The only obvious explanation I can think of is this: Did you mean that it really is ext2, and not ext3? If it is ext2, could it be you've shut down the system without umounting /home/tom/music? In that case, it may make sense. I believe that ext2 caches the usage data in the superblock, and without proper umounting, it may have become incoherent. Try fsck'ing that filesystem. I'd also recommend you convert it to ext3 instead.
I didn't see it anywhere, but i seem to remember that fsck should not be done on a mounted disk. Is that right or just a bad dream i had once ?
That's correct; never fsck a mounted disk (as long as it isn't mounted read-only).
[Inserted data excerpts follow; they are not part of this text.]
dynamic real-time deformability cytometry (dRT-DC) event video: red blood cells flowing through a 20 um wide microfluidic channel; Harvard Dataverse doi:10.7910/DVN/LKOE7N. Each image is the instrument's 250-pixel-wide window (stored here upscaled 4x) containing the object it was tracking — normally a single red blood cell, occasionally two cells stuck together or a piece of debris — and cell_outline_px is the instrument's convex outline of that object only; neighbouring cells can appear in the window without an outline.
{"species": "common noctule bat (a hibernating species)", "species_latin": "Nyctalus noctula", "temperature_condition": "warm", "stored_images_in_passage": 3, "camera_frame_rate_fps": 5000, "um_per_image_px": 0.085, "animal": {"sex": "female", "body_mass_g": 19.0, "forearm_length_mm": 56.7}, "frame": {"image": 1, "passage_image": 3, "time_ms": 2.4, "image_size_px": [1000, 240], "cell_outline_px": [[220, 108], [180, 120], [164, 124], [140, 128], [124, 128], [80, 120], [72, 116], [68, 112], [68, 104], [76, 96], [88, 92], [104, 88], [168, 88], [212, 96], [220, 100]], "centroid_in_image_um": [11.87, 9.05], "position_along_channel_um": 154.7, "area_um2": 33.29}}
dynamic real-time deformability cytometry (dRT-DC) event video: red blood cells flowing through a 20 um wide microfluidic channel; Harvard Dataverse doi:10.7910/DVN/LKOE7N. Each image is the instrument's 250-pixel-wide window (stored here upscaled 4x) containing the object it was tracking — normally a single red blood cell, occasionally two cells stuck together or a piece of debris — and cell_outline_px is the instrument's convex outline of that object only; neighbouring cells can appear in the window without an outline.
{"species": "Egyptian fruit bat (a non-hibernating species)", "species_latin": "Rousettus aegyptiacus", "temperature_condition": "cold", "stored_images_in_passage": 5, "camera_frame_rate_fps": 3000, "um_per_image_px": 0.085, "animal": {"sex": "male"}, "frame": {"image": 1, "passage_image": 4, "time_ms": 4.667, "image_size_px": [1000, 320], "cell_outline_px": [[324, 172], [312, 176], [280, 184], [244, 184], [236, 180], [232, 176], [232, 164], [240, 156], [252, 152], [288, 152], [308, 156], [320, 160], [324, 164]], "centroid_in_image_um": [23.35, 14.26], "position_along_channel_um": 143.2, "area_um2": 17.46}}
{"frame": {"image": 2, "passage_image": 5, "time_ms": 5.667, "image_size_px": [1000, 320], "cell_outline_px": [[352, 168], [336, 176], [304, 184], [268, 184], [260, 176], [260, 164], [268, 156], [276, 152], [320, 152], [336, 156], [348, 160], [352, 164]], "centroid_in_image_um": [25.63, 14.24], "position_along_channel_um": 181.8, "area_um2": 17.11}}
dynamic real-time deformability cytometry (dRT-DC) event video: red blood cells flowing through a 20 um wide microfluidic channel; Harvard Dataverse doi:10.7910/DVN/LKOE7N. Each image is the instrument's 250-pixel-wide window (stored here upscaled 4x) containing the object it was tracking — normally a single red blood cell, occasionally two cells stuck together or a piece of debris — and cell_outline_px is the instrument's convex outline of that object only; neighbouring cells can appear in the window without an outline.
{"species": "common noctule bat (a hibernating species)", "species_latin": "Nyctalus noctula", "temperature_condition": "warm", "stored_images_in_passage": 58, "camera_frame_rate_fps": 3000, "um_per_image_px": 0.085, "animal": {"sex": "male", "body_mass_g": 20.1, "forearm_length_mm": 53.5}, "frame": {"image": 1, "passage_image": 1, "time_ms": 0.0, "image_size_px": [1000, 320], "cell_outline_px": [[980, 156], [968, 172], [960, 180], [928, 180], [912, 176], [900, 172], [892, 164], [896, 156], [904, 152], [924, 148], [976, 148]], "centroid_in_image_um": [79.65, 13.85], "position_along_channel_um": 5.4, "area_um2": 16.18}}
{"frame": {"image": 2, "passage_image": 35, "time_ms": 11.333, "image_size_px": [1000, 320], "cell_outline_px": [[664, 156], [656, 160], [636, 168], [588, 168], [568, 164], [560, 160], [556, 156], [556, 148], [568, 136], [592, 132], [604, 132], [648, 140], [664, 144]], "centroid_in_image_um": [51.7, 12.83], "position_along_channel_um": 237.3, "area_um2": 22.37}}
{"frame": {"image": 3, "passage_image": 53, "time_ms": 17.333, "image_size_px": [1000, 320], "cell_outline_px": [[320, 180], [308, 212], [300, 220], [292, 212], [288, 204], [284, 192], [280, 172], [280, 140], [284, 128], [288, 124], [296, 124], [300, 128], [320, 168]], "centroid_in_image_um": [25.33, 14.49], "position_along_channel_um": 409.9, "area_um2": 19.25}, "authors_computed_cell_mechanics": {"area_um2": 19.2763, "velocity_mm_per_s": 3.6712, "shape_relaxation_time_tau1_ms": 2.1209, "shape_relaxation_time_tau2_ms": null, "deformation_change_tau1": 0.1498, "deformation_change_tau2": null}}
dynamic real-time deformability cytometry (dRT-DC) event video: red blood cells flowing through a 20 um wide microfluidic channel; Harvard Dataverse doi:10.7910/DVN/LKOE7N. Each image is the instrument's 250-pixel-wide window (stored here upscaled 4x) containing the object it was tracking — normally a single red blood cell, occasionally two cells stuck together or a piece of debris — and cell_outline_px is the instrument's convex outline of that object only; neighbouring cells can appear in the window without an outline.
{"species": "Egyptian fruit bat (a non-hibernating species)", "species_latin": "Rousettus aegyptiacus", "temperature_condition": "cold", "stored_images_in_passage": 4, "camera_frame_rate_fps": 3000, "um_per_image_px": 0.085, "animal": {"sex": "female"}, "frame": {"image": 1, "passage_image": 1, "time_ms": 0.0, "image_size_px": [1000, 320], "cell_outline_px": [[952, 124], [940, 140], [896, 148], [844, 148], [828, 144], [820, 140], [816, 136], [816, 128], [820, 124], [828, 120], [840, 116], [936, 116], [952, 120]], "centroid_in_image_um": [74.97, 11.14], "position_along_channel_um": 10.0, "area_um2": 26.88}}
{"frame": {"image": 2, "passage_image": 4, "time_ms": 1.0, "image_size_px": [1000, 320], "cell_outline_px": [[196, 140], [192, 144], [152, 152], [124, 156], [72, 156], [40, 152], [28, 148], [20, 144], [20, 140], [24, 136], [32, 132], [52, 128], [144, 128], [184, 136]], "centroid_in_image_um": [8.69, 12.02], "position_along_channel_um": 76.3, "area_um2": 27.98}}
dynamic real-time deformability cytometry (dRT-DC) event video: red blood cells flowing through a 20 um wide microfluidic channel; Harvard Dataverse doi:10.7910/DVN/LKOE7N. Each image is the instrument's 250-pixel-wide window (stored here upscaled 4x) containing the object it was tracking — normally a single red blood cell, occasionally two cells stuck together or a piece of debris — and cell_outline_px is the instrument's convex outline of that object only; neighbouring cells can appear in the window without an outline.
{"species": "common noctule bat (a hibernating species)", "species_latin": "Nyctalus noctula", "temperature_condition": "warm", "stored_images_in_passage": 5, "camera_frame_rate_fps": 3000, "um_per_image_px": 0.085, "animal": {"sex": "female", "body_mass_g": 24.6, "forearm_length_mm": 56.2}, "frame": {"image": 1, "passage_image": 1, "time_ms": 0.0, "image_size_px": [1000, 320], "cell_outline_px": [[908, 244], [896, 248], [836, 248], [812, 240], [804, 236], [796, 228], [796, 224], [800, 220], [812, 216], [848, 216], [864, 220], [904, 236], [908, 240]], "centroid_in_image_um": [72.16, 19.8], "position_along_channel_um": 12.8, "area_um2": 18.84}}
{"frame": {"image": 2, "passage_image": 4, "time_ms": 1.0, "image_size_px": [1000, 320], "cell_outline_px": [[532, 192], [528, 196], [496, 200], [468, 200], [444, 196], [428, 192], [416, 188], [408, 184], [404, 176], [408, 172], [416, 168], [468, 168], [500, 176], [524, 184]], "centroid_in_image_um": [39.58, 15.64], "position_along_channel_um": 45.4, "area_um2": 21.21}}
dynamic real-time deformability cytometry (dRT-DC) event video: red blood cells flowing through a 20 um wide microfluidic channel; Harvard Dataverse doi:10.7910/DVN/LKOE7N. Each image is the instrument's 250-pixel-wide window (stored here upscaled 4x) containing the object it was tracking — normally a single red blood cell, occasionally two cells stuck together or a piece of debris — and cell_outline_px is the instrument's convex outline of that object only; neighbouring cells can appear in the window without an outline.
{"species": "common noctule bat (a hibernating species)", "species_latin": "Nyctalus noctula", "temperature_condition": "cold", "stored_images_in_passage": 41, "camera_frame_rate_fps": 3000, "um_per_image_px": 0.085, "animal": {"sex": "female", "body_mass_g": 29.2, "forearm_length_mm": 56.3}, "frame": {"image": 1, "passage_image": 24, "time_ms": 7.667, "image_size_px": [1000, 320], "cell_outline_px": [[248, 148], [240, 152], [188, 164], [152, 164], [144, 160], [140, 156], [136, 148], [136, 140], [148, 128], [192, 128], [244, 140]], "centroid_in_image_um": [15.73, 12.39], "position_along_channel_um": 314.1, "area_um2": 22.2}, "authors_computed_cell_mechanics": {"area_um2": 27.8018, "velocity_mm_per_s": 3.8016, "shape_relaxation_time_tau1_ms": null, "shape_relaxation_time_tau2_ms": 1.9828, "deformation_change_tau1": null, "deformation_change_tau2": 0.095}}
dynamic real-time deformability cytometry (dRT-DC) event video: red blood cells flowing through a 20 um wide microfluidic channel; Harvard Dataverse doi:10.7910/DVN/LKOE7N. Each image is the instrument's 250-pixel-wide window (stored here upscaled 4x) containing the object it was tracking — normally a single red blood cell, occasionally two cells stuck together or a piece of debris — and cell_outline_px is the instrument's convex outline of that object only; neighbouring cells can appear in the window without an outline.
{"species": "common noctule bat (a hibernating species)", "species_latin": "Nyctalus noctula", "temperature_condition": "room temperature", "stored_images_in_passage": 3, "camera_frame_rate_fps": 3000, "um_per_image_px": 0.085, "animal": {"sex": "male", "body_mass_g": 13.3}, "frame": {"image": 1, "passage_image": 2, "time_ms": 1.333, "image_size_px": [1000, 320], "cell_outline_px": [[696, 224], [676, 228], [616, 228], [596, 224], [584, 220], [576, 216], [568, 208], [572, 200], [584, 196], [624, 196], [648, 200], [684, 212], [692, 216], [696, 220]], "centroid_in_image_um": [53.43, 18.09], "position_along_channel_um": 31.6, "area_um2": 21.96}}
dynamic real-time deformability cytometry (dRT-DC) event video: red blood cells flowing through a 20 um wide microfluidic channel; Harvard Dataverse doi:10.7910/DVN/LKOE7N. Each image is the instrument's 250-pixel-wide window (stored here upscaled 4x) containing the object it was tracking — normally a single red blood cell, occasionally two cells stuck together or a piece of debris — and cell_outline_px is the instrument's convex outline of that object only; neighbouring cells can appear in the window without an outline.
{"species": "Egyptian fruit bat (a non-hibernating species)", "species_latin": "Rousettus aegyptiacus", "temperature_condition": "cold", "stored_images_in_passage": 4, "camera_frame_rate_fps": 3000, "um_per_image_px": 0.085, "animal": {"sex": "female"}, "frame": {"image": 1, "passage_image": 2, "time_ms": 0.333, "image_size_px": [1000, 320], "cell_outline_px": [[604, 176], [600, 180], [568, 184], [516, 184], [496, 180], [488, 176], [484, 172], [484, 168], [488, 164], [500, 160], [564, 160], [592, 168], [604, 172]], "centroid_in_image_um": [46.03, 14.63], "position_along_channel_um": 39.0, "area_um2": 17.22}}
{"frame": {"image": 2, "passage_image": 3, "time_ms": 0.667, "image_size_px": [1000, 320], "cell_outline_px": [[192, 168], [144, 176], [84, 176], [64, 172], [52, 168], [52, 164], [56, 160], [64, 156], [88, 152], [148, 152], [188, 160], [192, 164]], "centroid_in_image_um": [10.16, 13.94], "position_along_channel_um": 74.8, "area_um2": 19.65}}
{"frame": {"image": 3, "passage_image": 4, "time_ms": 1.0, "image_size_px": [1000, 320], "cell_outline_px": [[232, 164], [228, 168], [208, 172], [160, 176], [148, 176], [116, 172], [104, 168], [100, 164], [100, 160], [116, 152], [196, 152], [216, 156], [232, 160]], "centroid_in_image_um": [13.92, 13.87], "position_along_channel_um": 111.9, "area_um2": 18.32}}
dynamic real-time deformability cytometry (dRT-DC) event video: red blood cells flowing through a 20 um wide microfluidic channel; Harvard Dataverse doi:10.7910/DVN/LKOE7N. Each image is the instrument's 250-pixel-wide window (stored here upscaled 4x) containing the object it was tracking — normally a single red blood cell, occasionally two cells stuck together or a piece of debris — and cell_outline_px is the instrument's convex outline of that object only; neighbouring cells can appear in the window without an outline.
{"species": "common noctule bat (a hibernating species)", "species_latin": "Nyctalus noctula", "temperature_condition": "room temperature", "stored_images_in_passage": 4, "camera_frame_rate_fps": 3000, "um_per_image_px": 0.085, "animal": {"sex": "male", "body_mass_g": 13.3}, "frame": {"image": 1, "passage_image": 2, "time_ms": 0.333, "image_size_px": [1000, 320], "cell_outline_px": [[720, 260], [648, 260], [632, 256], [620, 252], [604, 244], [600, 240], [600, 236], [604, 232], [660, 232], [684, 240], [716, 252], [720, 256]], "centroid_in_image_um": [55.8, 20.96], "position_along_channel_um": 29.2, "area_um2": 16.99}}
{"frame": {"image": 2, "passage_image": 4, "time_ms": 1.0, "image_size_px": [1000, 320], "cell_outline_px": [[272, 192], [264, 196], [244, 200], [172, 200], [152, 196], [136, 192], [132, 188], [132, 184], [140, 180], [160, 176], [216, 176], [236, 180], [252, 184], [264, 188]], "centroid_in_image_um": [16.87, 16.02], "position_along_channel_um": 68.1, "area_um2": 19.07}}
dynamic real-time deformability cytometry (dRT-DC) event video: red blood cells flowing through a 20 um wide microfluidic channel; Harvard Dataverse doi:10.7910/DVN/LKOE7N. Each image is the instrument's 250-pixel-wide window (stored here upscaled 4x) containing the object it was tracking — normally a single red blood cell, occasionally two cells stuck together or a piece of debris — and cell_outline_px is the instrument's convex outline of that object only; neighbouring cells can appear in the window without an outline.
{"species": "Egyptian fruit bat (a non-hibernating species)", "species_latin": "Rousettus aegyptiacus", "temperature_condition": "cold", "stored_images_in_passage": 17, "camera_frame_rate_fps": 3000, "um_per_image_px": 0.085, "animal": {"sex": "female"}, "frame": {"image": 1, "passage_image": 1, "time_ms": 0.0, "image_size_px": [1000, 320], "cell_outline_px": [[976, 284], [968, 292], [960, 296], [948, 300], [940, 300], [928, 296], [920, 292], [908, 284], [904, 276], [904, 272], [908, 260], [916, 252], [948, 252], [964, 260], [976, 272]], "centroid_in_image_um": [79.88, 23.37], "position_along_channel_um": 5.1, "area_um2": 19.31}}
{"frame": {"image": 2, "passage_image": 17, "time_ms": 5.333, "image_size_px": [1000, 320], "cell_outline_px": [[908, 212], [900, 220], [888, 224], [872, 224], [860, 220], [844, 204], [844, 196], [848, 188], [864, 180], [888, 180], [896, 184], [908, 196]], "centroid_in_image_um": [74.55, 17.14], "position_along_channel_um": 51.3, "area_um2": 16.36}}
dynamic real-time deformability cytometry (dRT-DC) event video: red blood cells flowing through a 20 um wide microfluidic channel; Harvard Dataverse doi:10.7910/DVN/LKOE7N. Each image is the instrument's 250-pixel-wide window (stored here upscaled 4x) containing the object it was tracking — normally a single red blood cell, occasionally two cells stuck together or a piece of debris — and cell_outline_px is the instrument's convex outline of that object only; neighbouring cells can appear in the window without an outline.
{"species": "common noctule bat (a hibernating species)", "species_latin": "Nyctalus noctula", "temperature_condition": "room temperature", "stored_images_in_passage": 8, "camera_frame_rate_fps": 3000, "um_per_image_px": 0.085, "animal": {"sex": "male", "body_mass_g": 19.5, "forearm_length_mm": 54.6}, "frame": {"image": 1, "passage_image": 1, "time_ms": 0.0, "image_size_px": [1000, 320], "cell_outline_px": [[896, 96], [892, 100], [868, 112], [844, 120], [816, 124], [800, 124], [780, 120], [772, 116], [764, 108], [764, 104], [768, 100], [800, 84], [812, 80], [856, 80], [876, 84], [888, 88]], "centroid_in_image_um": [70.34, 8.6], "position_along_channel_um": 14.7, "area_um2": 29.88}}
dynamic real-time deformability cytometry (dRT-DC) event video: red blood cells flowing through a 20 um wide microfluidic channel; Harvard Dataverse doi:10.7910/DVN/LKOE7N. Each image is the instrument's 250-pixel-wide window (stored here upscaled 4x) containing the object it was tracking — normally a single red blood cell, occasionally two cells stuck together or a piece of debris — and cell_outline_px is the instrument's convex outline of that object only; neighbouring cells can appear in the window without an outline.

Since the kernel filesystem drivers may keep a lot of info in internal data structures that aren't flushed to block device buffers, fsck'ing a mounted filesystem may and will most likely make the filesystem driver's data structures incoherent with the disk data, which most likely results in heavy corruption.
Of course, fsck'ing a filesystem that is mounted read-only shouldn't be a worry.
Also, as I said, you should convert it to ext3. It's really simple.
I wasn't aware that you could fsck a mounted filesystem.
When I was having problems with a Gentoo install, I was told to run fsck, when I did try, it wouldn't let me until I umounted it.